Symmetry, Integrability and Geometry: Methods and Applications (SIGMA)


SIGMA 21 (2025), 001, 15 pages      arXiv:2403.15968      https://doi.org/10.3842/SIGMA.2025.001

Symplectic Differential Reduction Algebras and Generalized Weyl Algebras

Jonas T. Hartwig a and Dwight Anderson Williams II b
a) Department of Mathematics, Iowa State University, Ames, IA 50011, USA
b) Department of Mathematics, Morgan State University, Baltimore, MD 21251, USA

Received March 27, 2024, in final form December 23, 2024; Published online January 01, 2025

Abstract
Given a map $\Xi\colon U(\mathfrak{g})\rightarrow A$ of associative algebras, with $U(\mathfrak{g})$ the universal enveloping algebra of a (complex) finite-dimensional reductive Lie algebra $\mathfrak{g}$, the restriction functor from $A$-modules to $U(\mathfrak{g})$-modules is intimately tied to the representation theory of an $A$-subquotient known as the reduction algebra with respect to $(A,\mathfrak{g},\Xi)$. Herlemont and Ogievetsky described differential reduction algebras for the general linear Lie algebra $\mathfrak{gl}(n)$ as algebras of deformed differential operators.

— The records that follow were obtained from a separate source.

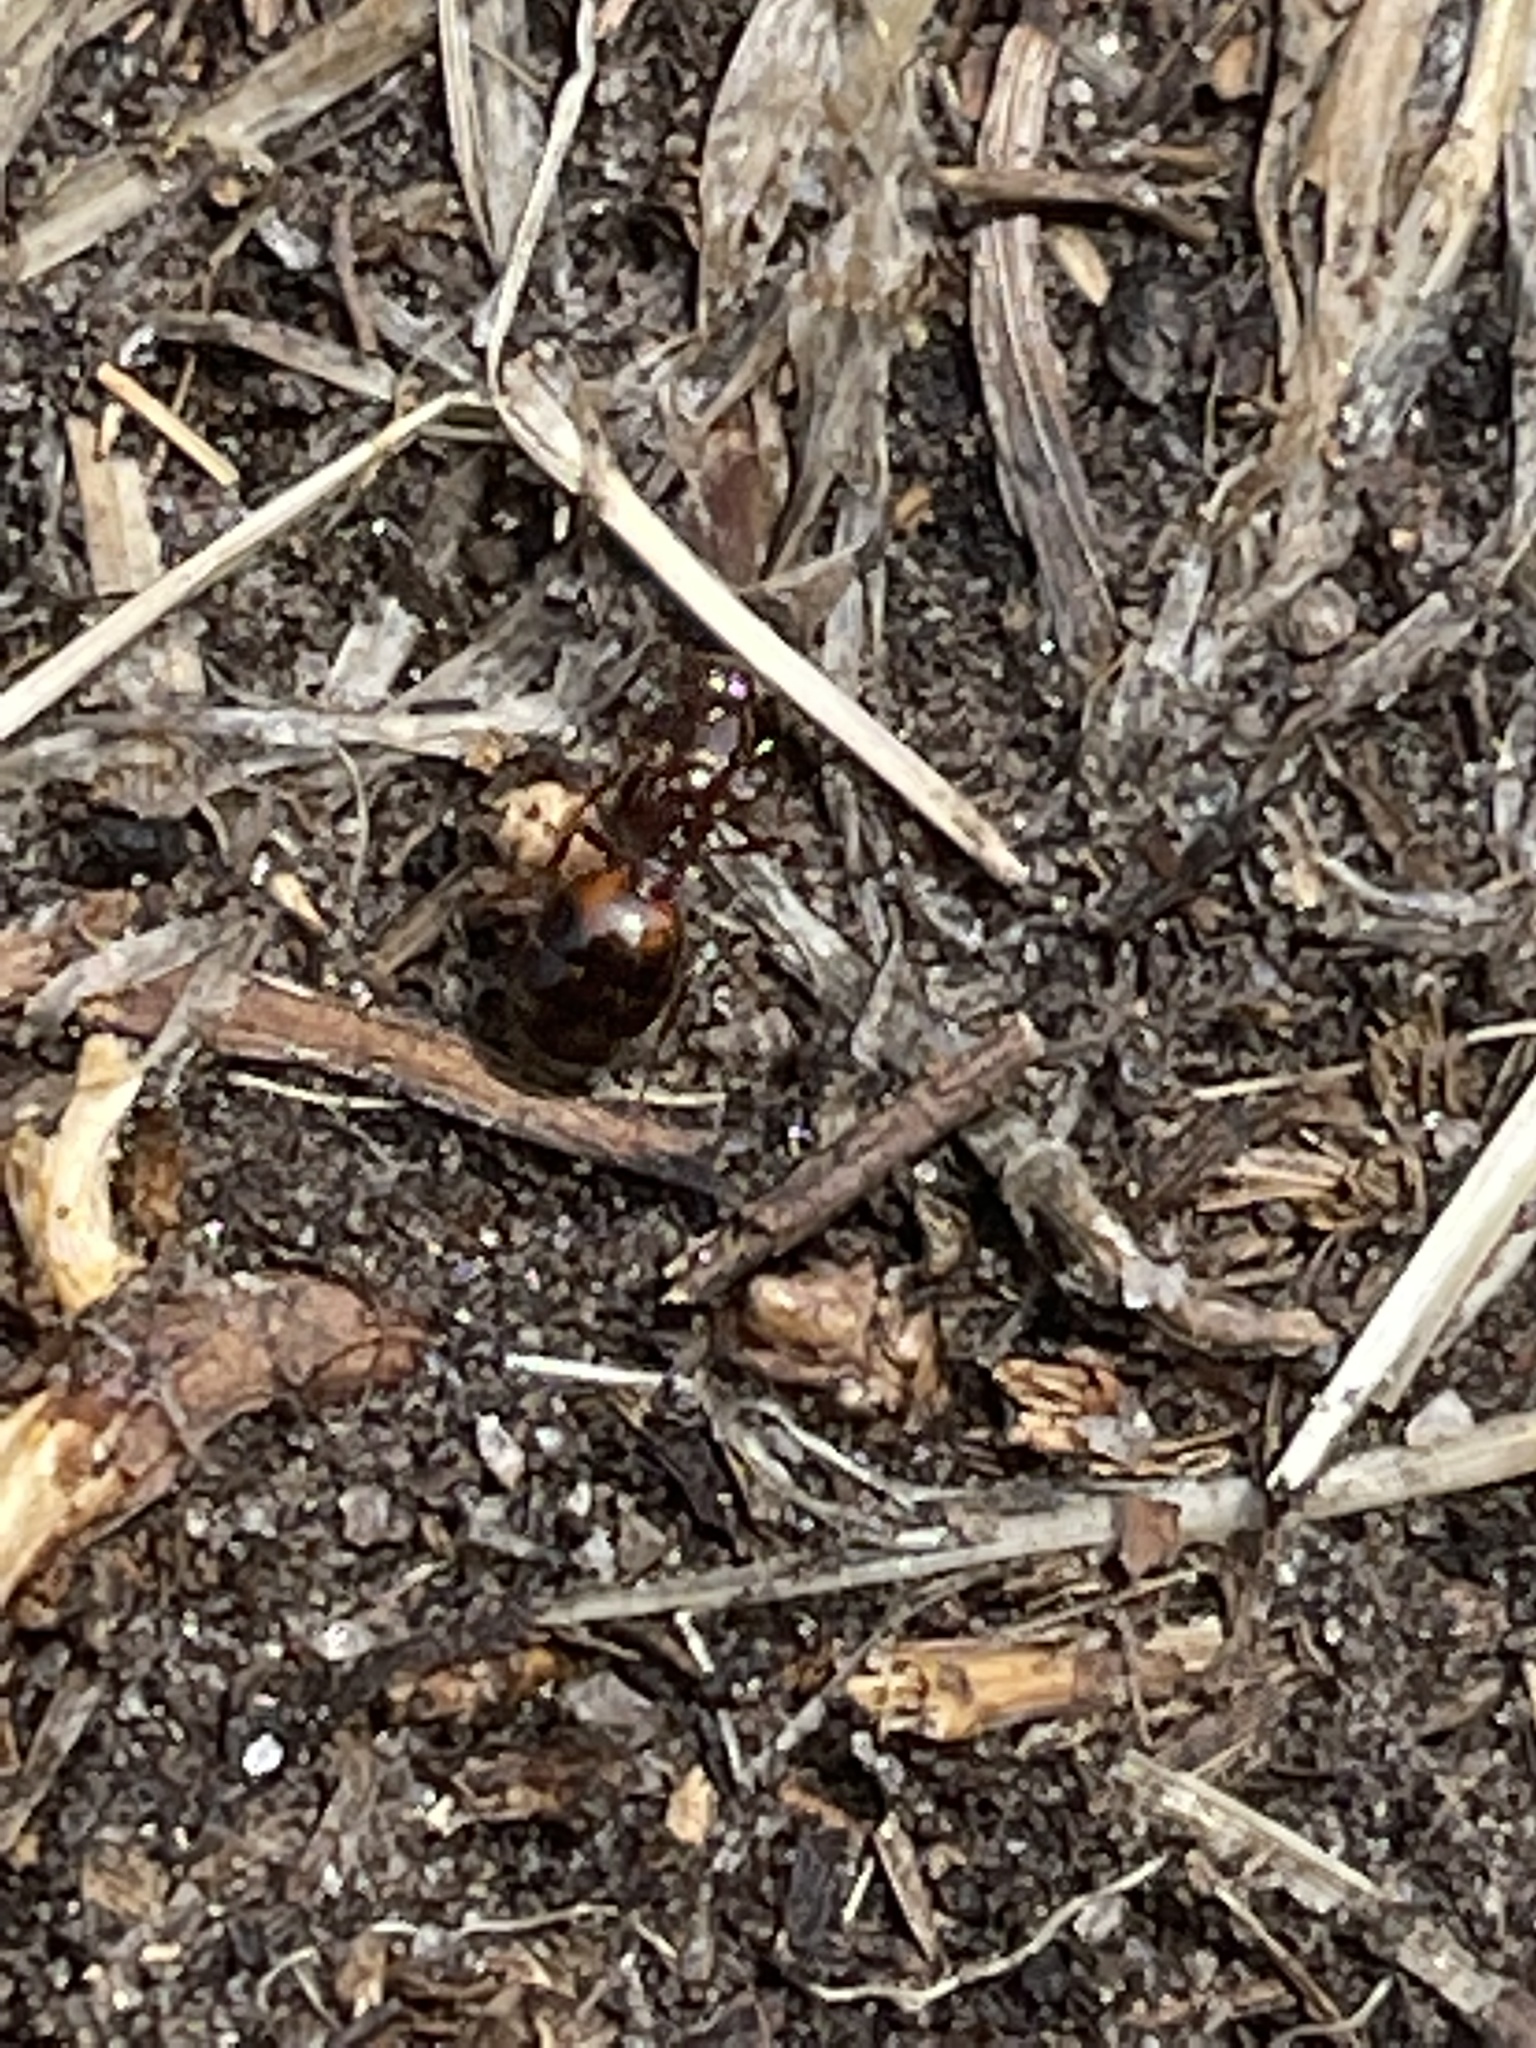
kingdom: Animalia
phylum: Arthropoda
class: Insecta
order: Hymenoptera
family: Formicidae
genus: Solenopsis
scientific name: Solenopsis invicta
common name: Red imported fire ant
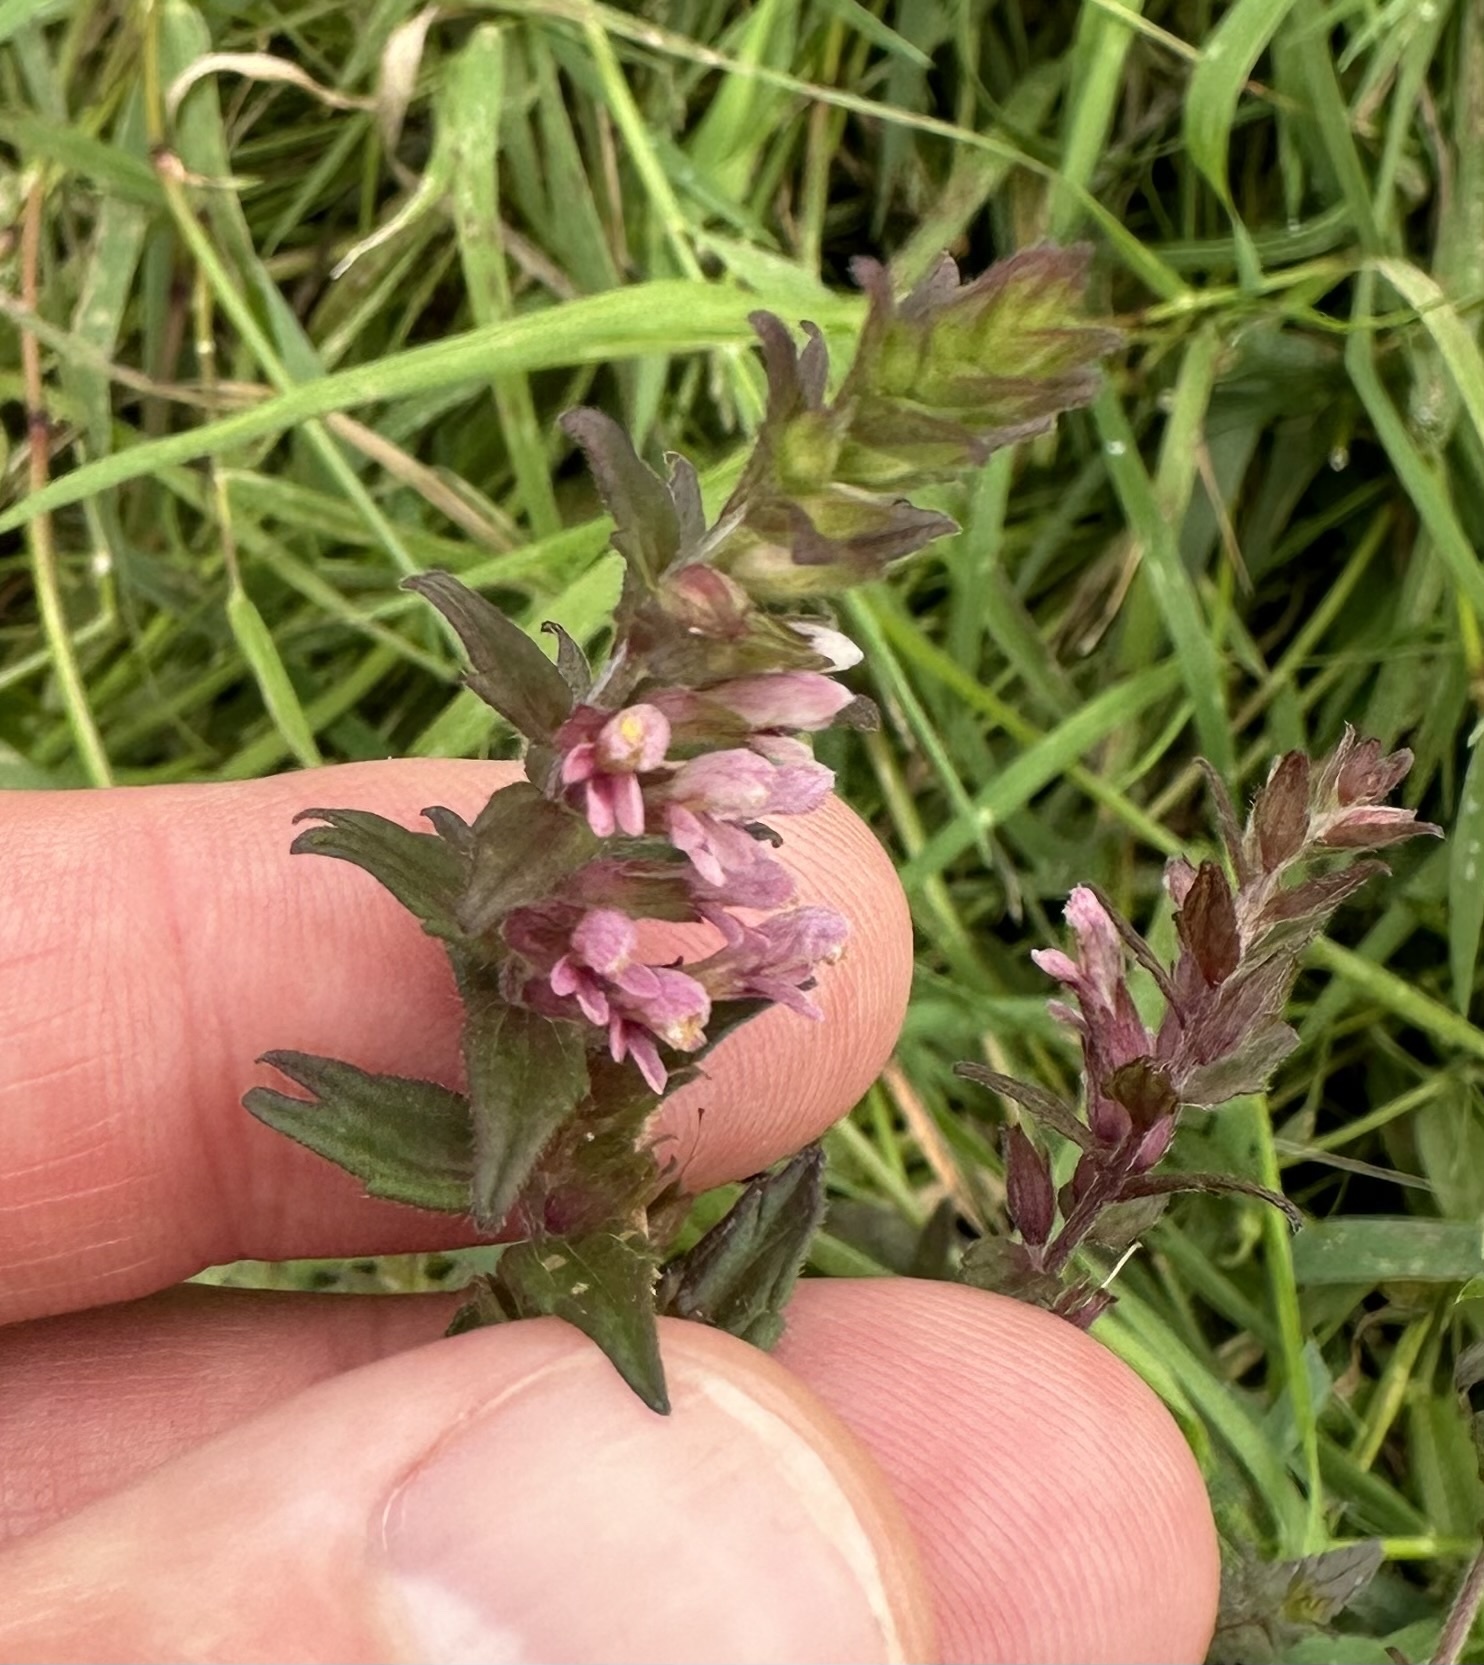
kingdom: Plantae
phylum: Tracheophyta
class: Magnoliopsida
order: Lamiales
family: Orobanchaceae
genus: Odontites
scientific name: Odontites vernus
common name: Red bartsia
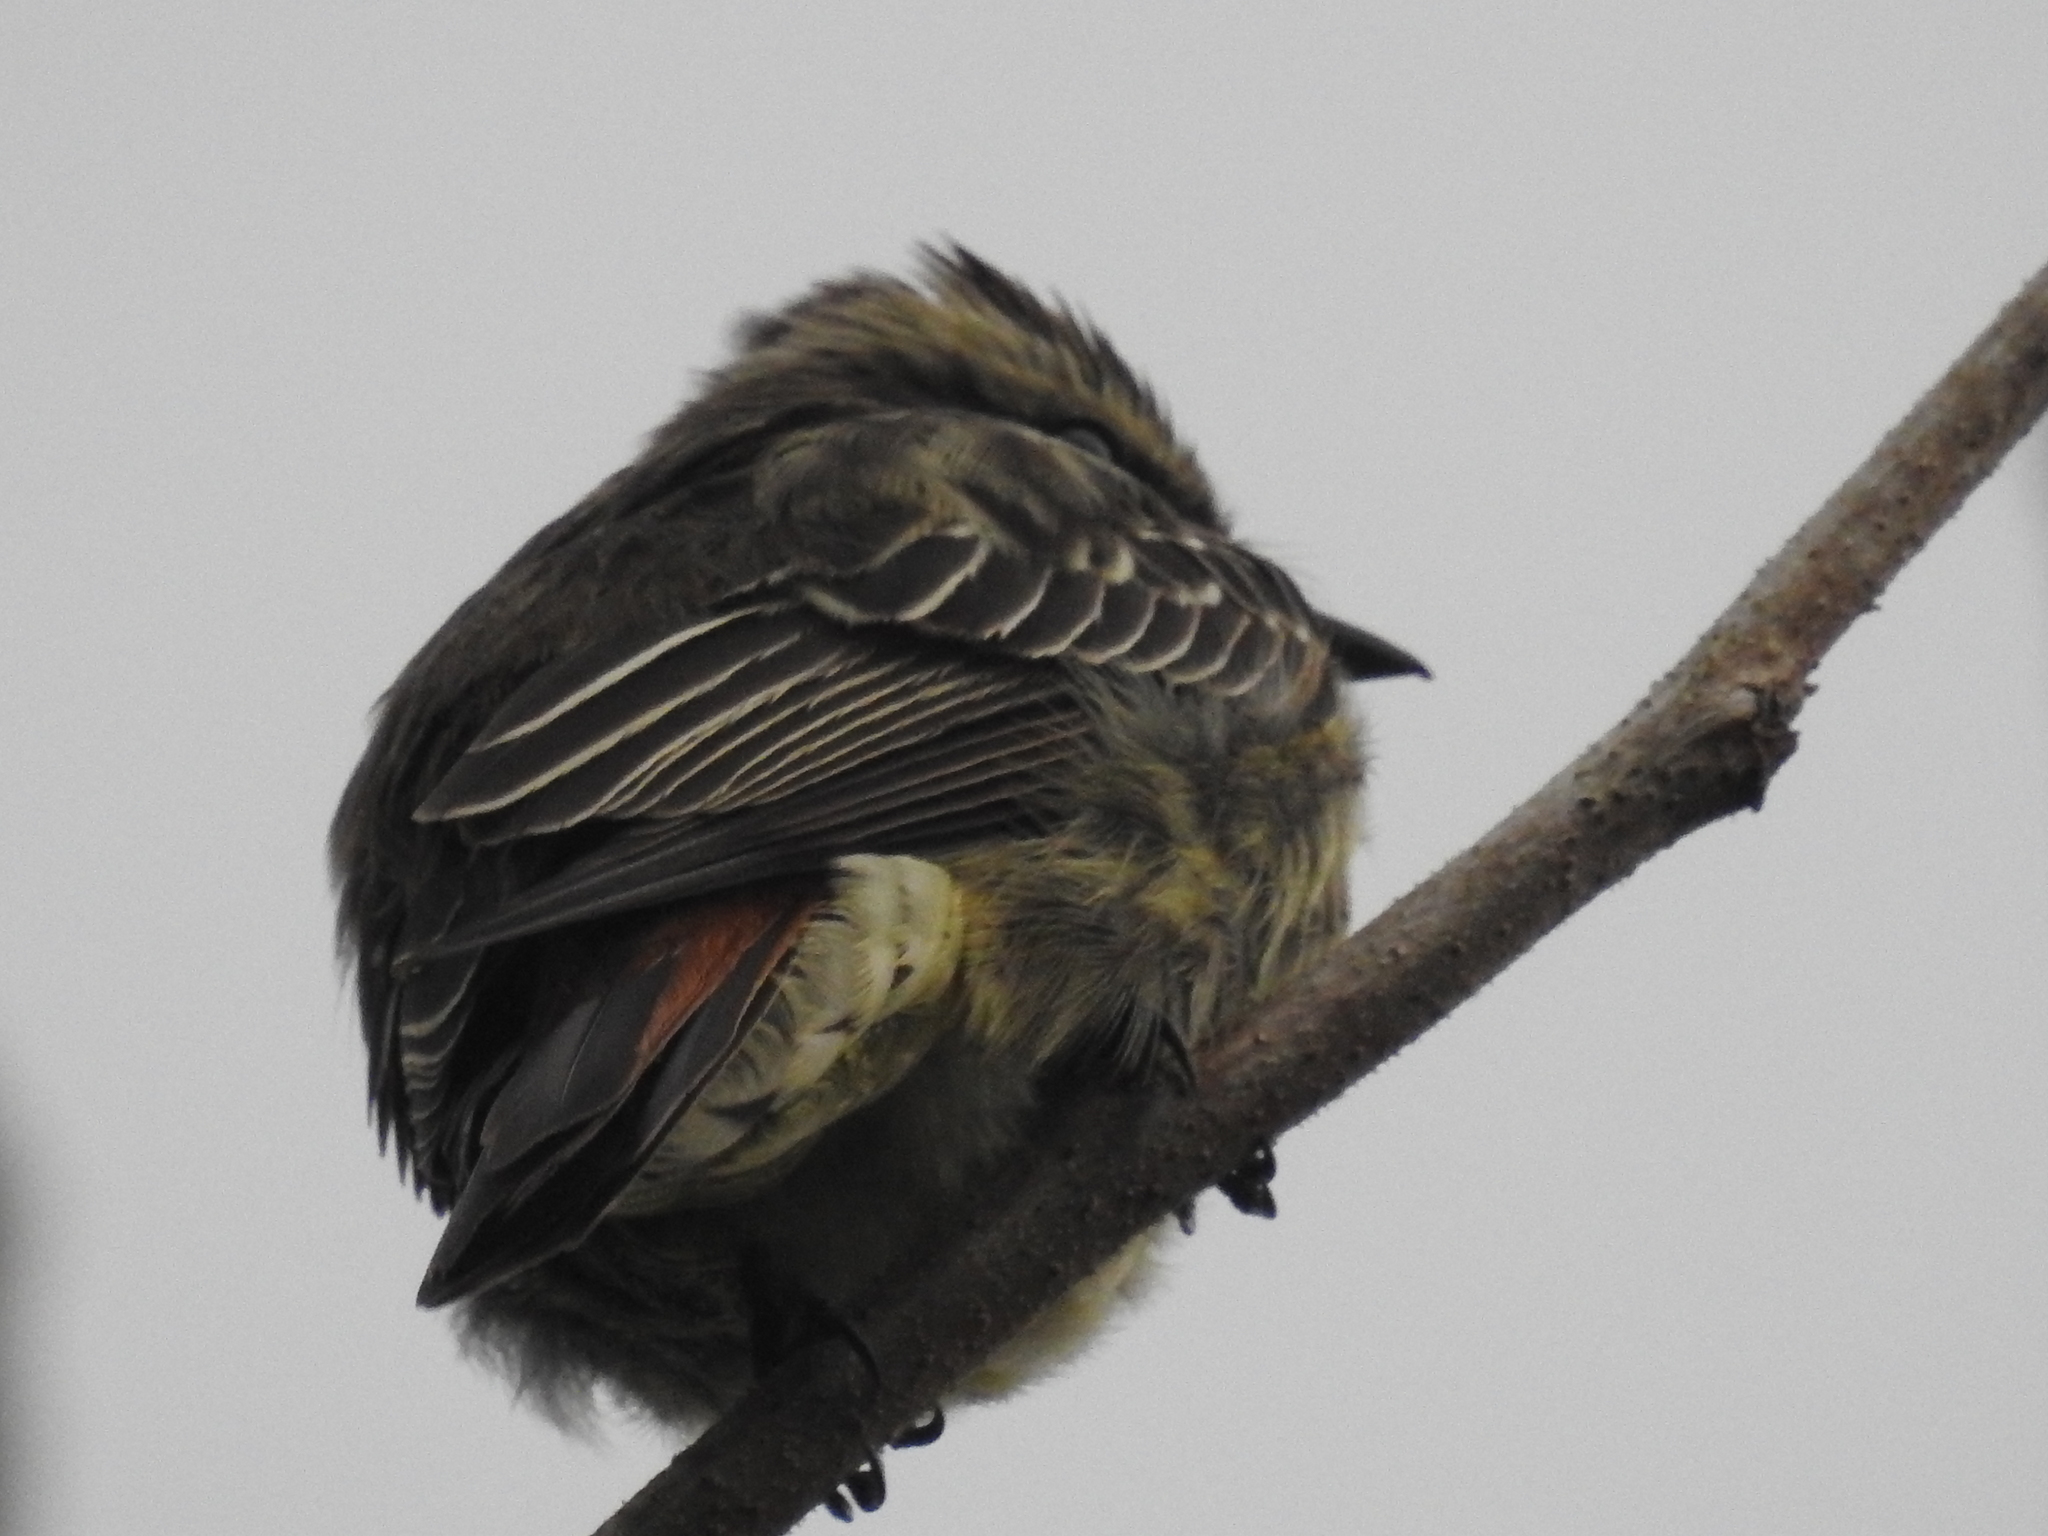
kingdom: Animalia
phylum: Chordata
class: Aves
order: Passeriformes
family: Tyrannidae
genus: Empidonomus
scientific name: Empidonomus varius
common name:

Their map $\Xi$ is a realization of $\mathfrak{gl}(n)$ in the $N$-fold tensor product of the $n$-th Weyl algebra tensored with $U(\mathfrak{gl}(n))$. In this paper, we further the study of differential reduction algebras by finding a presentation in the case when $\mathfrak{g}$ is the symplectic Lie algebra of rank two and $\Xi$ is a canonical realization of $\mathfrak{g}$ inside the second Weyl algebra tensor the universal enveloping algebra of $\mathfrak{g}$, suitably localized. Furthermore, we prove that this differential reduction algebra is a generalized Weyl algebra (GWA), in the sense of Bavula, of a new type we term skew-affine. It is believed that symplectic differential reduction algebras are all skew-affine GWAs; then their irreducible weight modules could be obtained from standard GWA techniques.

Key words: Mickelsson algebras; Zhelobenko algebras; skew affine; quantum deformation; differential operators.